TASK ITEM:
Please find all lines containing "ankle" in the listing below and copy them.

(SOURCE MATERIAL)

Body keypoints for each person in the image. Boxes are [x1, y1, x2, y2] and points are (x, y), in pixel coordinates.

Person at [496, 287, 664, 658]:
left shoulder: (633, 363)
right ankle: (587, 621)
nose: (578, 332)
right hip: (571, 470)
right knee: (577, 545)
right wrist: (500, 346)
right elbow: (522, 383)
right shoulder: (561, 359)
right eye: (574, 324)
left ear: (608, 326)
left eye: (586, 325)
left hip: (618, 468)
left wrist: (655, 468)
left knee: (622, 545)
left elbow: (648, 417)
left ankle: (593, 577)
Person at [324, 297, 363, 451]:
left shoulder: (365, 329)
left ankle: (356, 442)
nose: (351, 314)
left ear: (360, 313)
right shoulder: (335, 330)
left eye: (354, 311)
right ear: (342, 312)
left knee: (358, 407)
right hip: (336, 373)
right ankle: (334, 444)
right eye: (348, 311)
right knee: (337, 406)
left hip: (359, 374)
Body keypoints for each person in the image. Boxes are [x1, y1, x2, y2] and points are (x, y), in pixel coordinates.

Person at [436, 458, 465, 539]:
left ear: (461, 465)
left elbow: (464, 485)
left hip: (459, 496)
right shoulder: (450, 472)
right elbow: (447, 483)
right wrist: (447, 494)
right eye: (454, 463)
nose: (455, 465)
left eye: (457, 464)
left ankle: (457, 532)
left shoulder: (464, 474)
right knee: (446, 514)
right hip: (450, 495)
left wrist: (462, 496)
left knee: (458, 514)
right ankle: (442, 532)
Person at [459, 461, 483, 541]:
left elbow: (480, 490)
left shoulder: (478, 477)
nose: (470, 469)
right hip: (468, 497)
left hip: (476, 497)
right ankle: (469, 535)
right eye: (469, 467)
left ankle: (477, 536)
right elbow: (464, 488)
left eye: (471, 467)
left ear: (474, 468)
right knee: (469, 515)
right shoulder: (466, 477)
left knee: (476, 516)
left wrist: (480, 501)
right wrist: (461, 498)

(End SOURCE MATERIAL)

SOLUTION:
right ankle: (587, 621)
left ankle: (593, 577)
left ankle: (356, 442)
right ankle: (334, 444)
left ankle: (457, 532)
right ankle: (442, 532)
right ankle: (469, 535)
left ankle: (477, 536)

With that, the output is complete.